*Given data*:
Segment Open

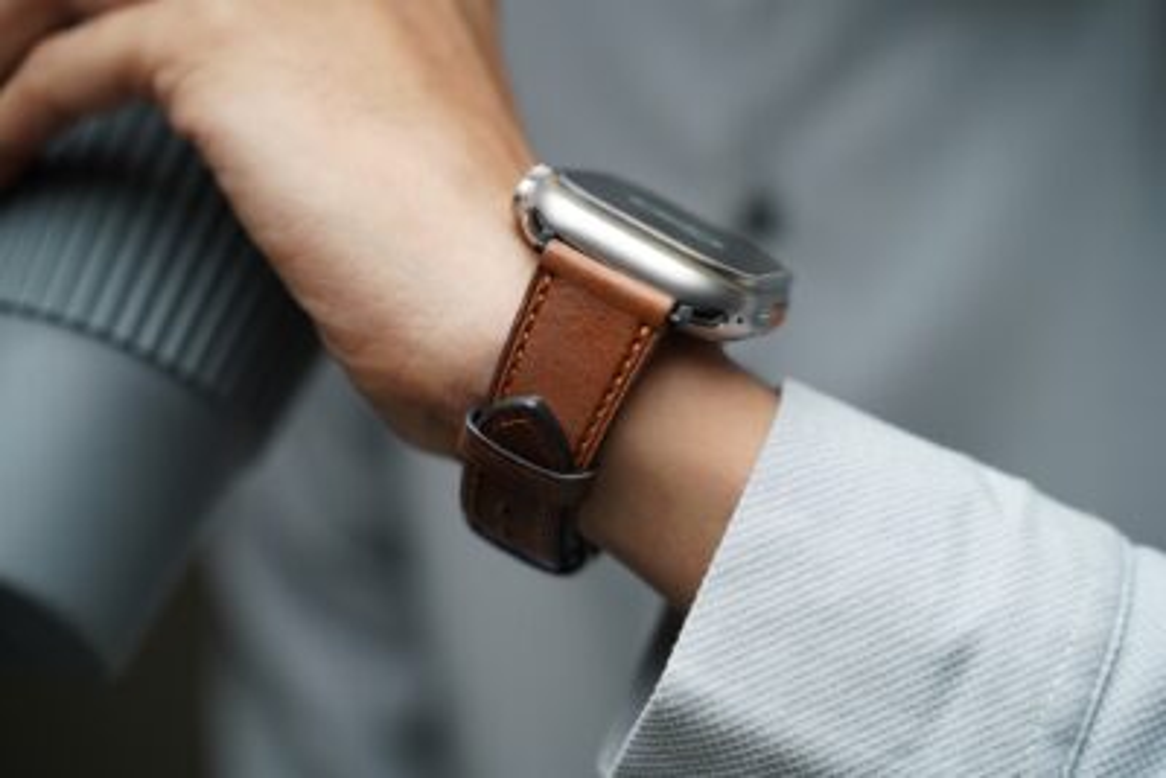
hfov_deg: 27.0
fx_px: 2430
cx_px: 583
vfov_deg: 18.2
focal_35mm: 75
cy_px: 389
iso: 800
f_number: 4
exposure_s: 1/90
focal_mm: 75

Segment Closed
Segment Open

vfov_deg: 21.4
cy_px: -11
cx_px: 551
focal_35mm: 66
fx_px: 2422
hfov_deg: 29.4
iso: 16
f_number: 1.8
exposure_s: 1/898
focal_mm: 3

Segment Closed

*Your instructions*: What you return must be the lines above that run from the line with "hfov_deg: 27.0" to the line with "focal_mm: 75", inclusive, each copied exactly.

*Task response*:
hfov_deg: 27.0
fx_px: 2430
cx_px: 583
vfov_deg: 18.2
focal_35mm: 75
cy_px: 389
iso: 800
f_number: 4
exposure_s: 1/90
focal_mm: 75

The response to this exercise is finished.